L’imputation systématique de ce « coefficient de solidarité » pourra néanmoins être évitée si le départ en retraite est reporté de 4 trimestres calendaires « au delà de la date à laquelle le salarié remplit les conditions normales de départ ».

Exemple : Pour reprendre mon exemple précédent, si le salarié cadre accepte de reporter son départ à 63 ans, aucun abattement ne lui sera appliqué sur ses retraites complémentaires.

Il est même prévu de mettre en place des « coefficients majorants » pour les salariés qui accepteraient de reporter au-delà leur date de départ. Ce « bonus » serait progressif et temporaire : il permettrait aux personnes concernées de majorer pendant un an leur pension de 10% (pour un report de 2 ans), 20% (pour un report de 3 ans) voir 30% (pour un report de 4 ans).

Les gains estimés pour de telles mesures n’apparaissent pas si significatifs : 0,5 milliards d’euros dès 2020, 0,8 milliards en 2030.

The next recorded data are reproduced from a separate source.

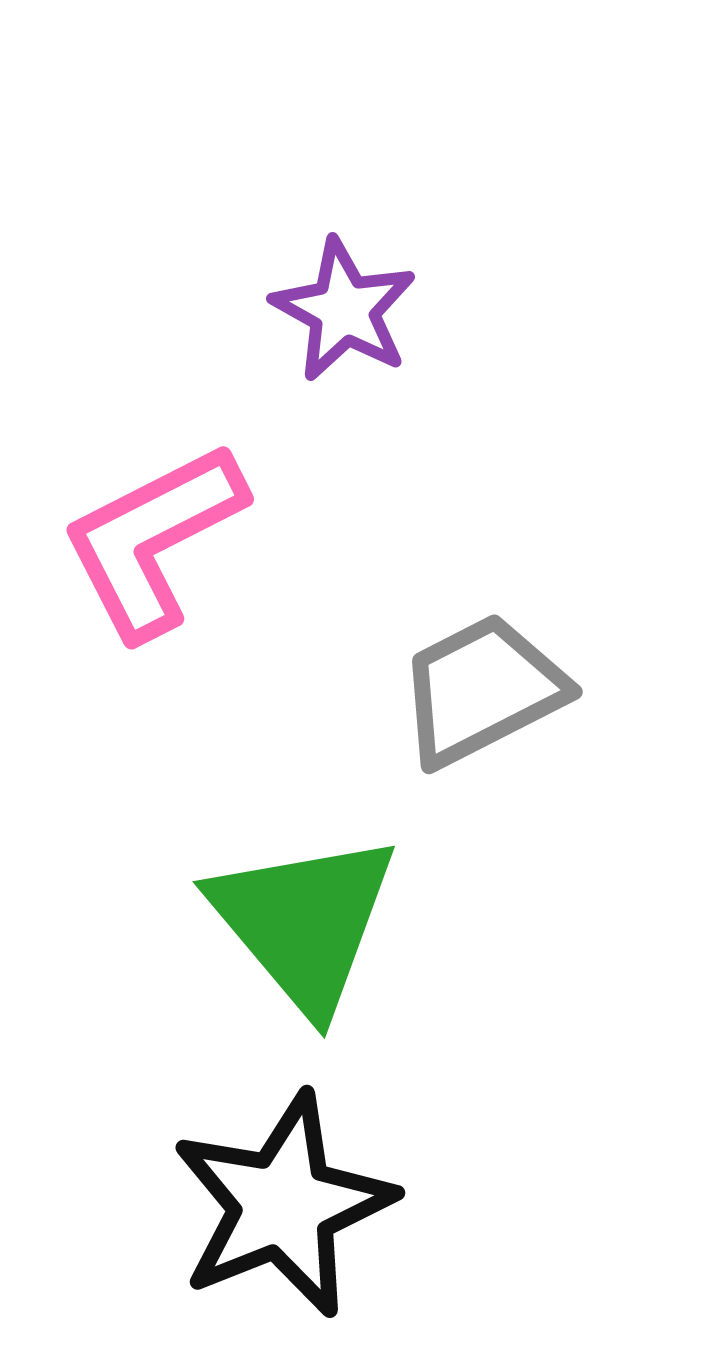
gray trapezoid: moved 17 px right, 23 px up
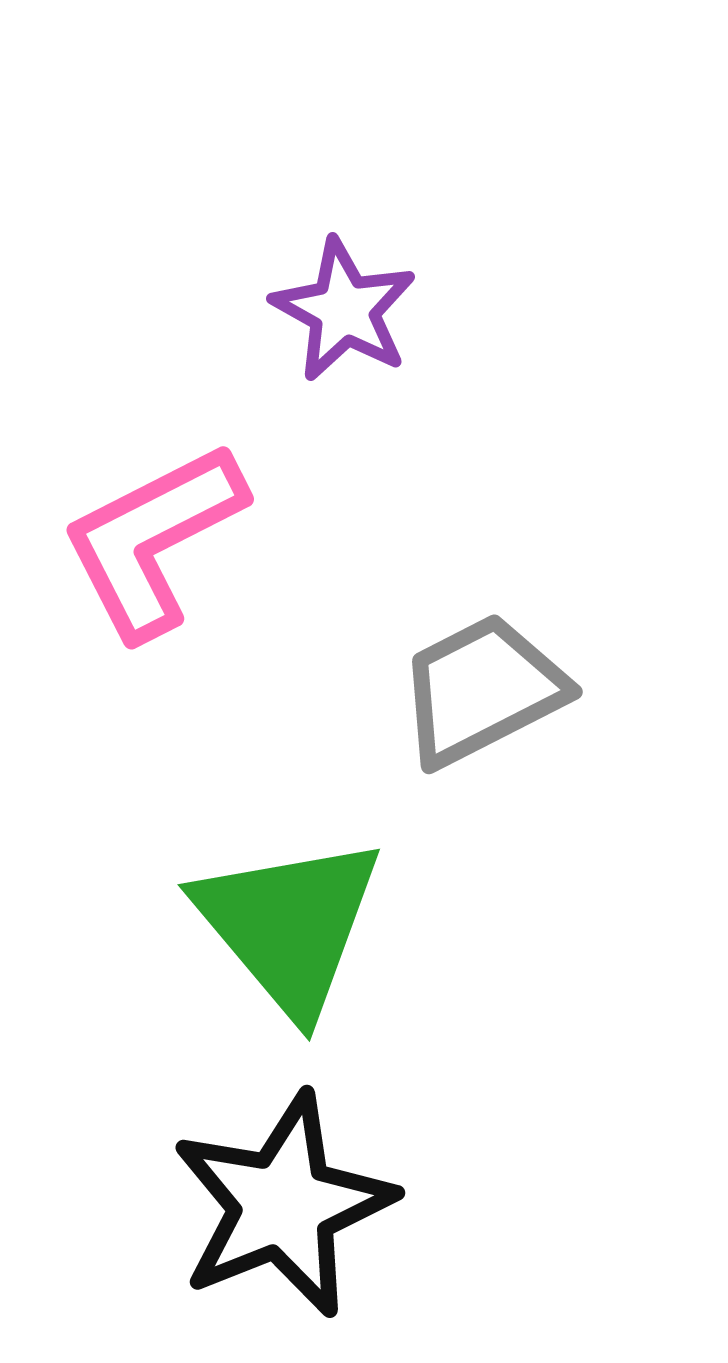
green triangle: moved 15 px left, 3 px down
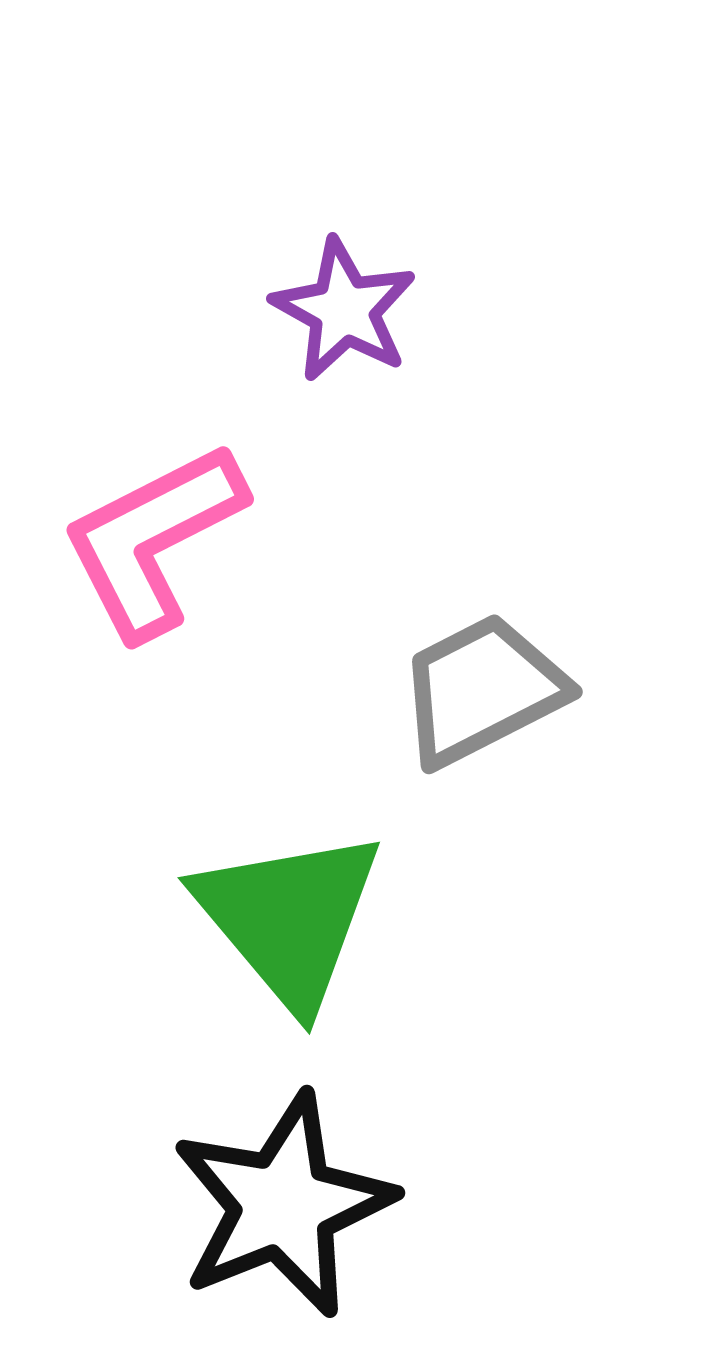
green triangle: moved 7 px up
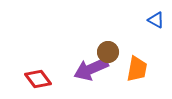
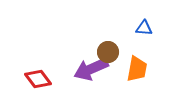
blue triangle: moved 12 px left, 8 px down; rotated 24 degrees counterclockwise
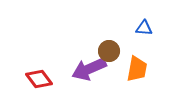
brown circle: moved 1 px right, 1 px up
purple arrow: moved 2 px left
red diamond: moved 1 px right
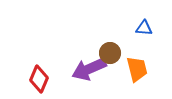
brown circle: moved 1 px right, 2 px down
orange trapezoid: rotated 24 degrees counterclockwise
red diamond: rotated 60 degrees clockwise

L’objectif est clair : reporter le plus possible la date de départ à la retraite des salariés du secteur privé. Cette mesure en annonce d’autres, notamment concernant le Régime général de sécurité sociale, qui pour l’instant maintient l’âge de départ sans abattement à 62 ans. Le législateur envisage déjà un allongement progressif de l’âge légal de 62 à 64 ans, peut être dès 2018 ?

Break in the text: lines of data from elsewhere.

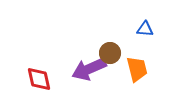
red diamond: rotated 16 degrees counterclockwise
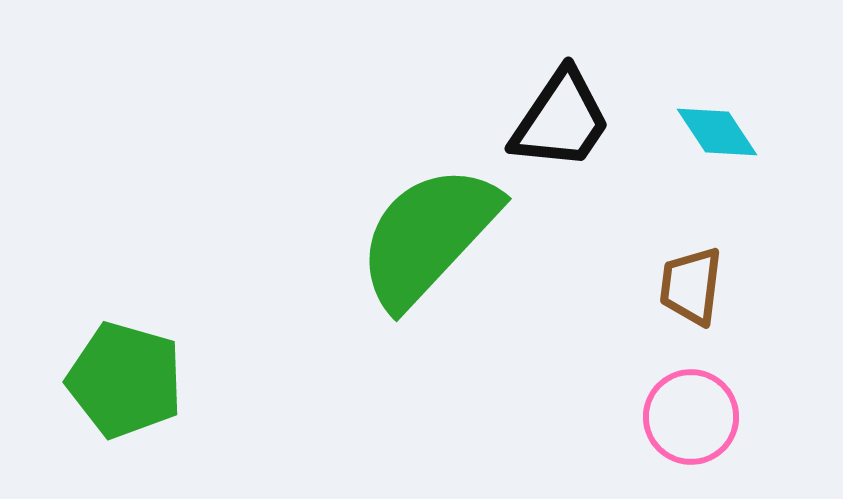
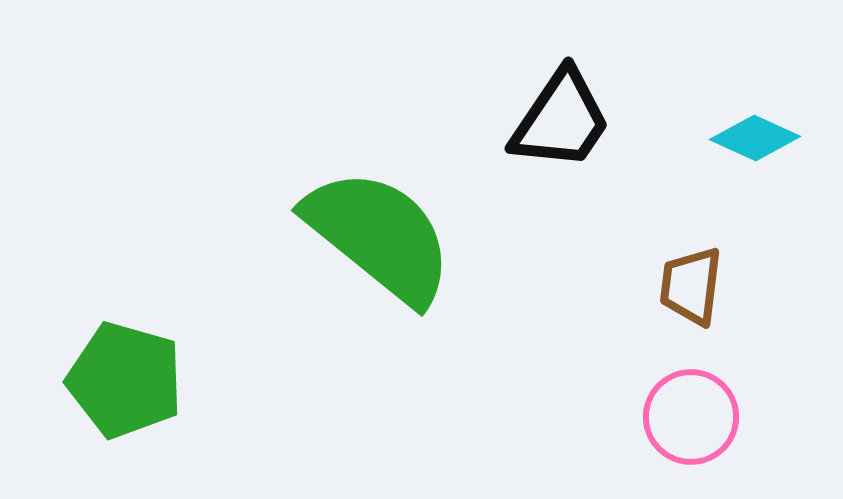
cyan diamond: moved 38 px right, 6 px down; rotated 32 degrees counterclockwise
green semicircle: moved 49 px left; rotated 86 degrees clockwise
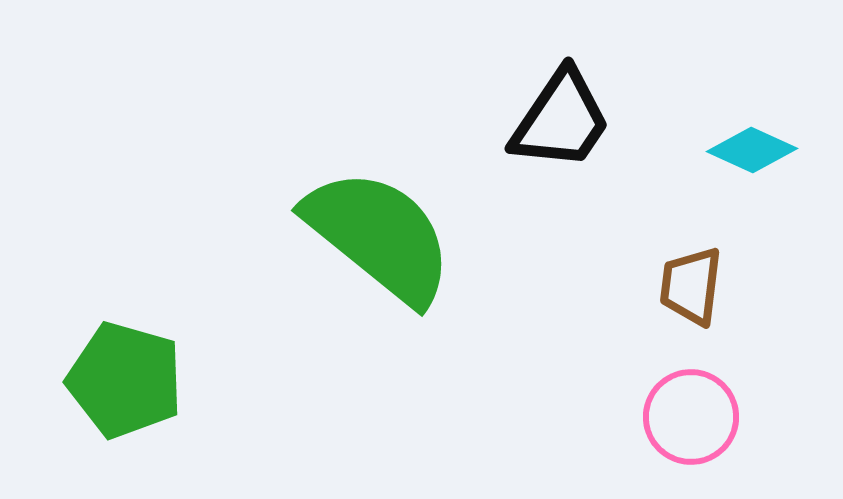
cyan diamond: moved 3 px left, 12 px down
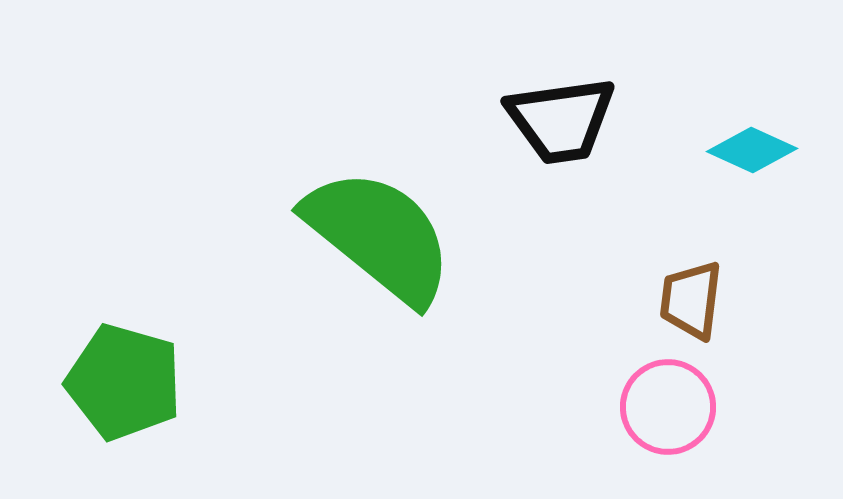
black trapezoid: rotated 48 degrees clockwise
brown trapezoid: moved 14 px down
green pentagon: moved 1 px left, 2 px down
pink circle: moved 23 px left, 10 px up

En effet, la mise en place de ces coefficients dans les régimes ARRCO et AGIRC ouvre la porte à d’autres réformes d’ampleur… Pour rappel, la dernière réforme des retraites du 20 janvier 2014 a déjà augmenter le nombre de trimestres requis pour avoir une carrière complète : les générations nées en 1973 et après devront de toute manière réunir 43 annuités de cotisations aux régimes de retraite (172 trimestres) pour partir sans abattement sur leurs pensions. Une possibilité de départ en retraite dès 62 ans apparaît de plus en plus utopique…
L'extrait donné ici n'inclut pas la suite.